Mais cela ne me surprend pas que les défenseurs engagés de la croissance démographique ne brandissent aucune preuve pour étayer leur foi. Ce qui est bien compris, même si ses partisans semblent l’avoir oublié, c’est que, quels que soient les avantages économiques que l’immigration puisse apporter ou non, elle s’accompagne de coûts économiques inévitables.

Qui sont? Que chaque personne supplémentaire dilue notre investissement individuel existant dans les équipements et structures commerciales, le parc immobilier et les infrastructures publiques : écoles, hôpitaux, commissariats de police, routes et ponts, et bien d’autres encore.

En d’autres termes, chaque personne supplémentaire nous oblige à consacrer de nombreuses ressources pour empêcher que cette croissance démographique ne diminue notre capital économique et social par habitant et ne nous aggrave ainsi.

Les économistes appellent cela « l’élargissement du capital », par opposition à « l’approfondissement du capital », qui signifie offrir à la population plus biens d’équipement et d’infrastructure par personne.

Le problème est qu’il y a une limite à ce que la nation peut épargner – ou emprunter à l’étranger – pour financer ses investissements dans le logement, les équipements et structures commerciales et les infrastructures publiques. Ainsi, les ressources que nous devons consacrer à l’élargissement du capital, grâce à la croissance démographique, sont des ressources que nous ne pouvons pas consacrer à l’approfondissement du capital qui augmenterait notre niveau de vie.

Utiliser l’immigration pour élever notre niveau de vie, c’est comme essayer de monter un escalier roulant. Il faut courir juste pour éviter de reculer. C’est intelligent ?

En pratique, c’est pire que ça. Il y a un gros problème de coordination gouvernementale. C’est le gouvernement fédéral qui est responsable des niveaux d’immigration et qui collecte la plupart des impôts payés par les immigrants, mais ce sont principalement les gouvernements des États qui se chargent d’organiser des logements supplémentaires et de construire des égouts, des routes, des transports, des écoles, des hôpitaux et autres. installations nécessaires pour éviter les embouteillages et la surpopulation.

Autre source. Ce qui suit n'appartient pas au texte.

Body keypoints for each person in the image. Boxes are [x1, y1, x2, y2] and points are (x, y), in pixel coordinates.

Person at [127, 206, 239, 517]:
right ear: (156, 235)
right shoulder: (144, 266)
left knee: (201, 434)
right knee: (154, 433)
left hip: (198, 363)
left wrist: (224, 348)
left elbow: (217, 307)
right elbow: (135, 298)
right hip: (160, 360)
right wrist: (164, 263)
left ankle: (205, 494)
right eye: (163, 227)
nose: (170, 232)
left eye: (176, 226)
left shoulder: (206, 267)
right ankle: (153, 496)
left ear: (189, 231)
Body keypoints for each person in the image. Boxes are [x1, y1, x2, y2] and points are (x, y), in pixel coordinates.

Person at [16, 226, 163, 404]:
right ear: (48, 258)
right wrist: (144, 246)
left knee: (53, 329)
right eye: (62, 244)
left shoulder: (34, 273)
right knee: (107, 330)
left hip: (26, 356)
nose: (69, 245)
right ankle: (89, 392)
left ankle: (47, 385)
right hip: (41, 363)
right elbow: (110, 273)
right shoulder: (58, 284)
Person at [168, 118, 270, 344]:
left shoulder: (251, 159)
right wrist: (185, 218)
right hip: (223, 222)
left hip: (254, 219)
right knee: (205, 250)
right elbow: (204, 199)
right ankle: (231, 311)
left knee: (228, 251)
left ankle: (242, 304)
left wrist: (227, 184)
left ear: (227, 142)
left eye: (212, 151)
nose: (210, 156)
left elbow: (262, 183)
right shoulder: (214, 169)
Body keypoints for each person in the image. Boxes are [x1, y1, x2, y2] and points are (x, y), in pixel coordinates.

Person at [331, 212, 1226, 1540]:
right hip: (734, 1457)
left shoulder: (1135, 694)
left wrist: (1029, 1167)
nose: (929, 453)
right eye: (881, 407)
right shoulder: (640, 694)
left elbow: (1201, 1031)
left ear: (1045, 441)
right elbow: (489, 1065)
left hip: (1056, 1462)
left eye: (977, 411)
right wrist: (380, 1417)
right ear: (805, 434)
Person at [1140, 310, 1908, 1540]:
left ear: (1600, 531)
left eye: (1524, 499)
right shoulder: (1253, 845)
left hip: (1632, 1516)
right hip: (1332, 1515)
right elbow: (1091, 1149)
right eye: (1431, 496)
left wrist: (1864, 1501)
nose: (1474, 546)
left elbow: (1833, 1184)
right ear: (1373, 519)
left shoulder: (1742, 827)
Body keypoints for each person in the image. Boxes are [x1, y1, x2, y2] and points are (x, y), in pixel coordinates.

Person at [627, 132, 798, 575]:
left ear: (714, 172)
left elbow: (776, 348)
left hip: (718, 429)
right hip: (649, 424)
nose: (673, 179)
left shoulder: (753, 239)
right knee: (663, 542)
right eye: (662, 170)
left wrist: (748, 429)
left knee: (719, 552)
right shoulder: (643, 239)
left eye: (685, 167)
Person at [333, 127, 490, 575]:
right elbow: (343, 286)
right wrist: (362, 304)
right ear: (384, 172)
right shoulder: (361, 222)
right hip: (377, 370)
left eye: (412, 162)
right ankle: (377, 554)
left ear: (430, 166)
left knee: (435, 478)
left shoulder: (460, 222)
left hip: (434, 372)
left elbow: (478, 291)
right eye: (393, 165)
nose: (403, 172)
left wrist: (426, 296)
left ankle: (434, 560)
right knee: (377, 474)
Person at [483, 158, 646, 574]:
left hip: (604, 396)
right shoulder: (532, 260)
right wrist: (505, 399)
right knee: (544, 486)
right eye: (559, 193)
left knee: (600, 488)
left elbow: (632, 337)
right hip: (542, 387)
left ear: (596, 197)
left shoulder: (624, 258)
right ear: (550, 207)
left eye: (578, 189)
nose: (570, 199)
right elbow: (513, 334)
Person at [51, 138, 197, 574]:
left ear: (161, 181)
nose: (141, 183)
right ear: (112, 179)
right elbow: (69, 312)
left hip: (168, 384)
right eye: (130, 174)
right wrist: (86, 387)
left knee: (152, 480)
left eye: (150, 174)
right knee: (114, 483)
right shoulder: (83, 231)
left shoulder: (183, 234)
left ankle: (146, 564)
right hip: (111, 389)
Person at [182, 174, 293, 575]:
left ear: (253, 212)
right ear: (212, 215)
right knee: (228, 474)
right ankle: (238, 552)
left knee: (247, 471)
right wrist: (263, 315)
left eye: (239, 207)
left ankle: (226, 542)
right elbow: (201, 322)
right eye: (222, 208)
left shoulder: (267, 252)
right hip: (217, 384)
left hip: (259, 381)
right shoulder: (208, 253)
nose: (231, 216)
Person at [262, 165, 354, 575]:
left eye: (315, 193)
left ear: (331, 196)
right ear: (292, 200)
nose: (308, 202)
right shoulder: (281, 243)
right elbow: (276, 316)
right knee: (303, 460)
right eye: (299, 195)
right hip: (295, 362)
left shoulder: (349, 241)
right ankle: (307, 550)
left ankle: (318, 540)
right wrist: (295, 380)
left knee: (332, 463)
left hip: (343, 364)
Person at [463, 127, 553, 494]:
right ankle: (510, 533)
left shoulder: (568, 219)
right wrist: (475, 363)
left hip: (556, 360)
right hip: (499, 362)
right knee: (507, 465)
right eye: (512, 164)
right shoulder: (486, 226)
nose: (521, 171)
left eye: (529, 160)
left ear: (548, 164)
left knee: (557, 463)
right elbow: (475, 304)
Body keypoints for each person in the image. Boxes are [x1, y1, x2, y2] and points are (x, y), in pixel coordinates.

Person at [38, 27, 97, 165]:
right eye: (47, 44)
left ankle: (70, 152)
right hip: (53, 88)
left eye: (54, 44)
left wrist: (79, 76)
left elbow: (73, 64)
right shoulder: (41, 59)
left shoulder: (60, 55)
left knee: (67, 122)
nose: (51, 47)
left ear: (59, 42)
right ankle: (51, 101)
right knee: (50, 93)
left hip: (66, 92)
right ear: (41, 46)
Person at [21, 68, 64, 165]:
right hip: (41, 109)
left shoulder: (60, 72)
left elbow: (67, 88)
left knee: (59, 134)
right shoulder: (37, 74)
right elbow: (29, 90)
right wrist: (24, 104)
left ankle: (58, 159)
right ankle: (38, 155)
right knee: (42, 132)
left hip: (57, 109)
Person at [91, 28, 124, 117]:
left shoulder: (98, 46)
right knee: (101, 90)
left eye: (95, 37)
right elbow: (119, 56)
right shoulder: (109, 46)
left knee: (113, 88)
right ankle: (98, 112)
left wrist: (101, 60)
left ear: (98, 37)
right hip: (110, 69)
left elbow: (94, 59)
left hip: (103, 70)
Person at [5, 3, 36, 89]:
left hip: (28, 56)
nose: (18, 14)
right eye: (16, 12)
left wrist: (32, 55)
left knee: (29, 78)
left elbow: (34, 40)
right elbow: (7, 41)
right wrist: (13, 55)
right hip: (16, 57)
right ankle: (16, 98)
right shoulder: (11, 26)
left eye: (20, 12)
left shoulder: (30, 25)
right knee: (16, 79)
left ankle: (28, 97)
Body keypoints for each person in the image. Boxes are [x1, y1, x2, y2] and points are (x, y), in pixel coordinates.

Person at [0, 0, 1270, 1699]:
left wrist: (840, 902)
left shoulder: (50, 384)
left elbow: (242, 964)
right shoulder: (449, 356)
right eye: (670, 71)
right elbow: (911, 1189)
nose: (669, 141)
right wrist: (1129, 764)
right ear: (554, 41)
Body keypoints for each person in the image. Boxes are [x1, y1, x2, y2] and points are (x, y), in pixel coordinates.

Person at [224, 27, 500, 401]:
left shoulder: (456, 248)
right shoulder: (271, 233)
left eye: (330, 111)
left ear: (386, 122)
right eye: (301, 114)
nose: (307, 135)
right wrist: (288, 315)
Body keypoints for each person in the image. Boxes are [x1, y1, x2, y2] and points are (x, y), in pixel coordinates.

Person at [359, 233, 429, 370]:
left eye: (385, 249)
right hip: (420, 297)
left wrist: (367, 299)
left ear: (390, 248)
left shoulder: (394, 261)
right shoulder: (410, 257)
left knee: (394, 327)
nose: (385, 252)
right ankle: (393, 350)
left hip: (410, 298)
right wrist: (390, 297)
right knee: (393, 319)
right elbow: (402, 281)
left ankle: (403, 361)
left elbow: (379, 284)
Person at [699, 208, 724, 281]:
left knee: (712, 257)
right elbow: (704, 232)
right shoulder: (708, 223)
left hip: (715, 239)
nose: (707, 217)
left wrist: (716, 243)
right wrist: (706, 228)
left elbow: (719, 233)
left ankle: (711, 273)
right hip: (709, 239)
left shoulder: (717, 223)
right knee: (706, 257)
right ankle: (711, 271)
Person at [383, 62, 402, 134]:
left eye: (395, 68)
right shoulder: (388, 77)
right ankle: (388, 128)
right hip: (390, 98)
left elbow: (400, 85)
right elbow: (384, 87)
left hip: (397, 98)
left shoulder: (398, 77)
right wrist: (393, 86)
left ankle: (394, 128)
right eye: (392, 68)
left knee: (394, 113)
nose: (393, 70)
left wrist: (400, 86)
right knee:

Une autre chose à retenir est que plus vous permettez aux entreprises d’obtenir facilement les travailleurs qualifiés dont elles ont besoin en les faisant venir de l’étranger, plus vous les incitez à ne pas s’engager dans les dépenses et les inconvénients liés à la gestion des apprentis et des stagiaires.

C’est pourquoi tant d’entreprises ont été prises de court lorsque, pendant la pandémie, leur accès à la main-d’œuvre qualifiée importée a été soudainement interrompu. Pas étonnant qu’ils crient au ciel sur la nécessité de leur rouvrir l’accès à une main-d’œuvre bon marché. Il s’agissait en fait en grande partie de main-d’œuvre non qualifiée provenant d’étudiants étrangers, de routards et d’autres titulaires de visas temporaires, dont il est facile de profiter.

Avoir toi rejoint les points ? Si l’on donne aux entreprises ce qu’elles veulent – ​​une immigration élevée pour développer le marché et fournir un accès facile aux travailleurs qualifiés et non qualifiés – n’a pas incité les entreprises à augmenter la productivité de leur travail, pourquoi ne pas essayer le contraire ?

Rendre plus difficile pour les entreprises d’augmenter leurs bénéfices sans améliorer la productivité et sans investir dans la formation de notre main-d’œuvre locale. Bien entendu, cela nécessiterait que nous accordions plus d’importance à l’amélioration de la productivité qu’à la croissance démographique.

Ross Gittins est le rédacteur économique.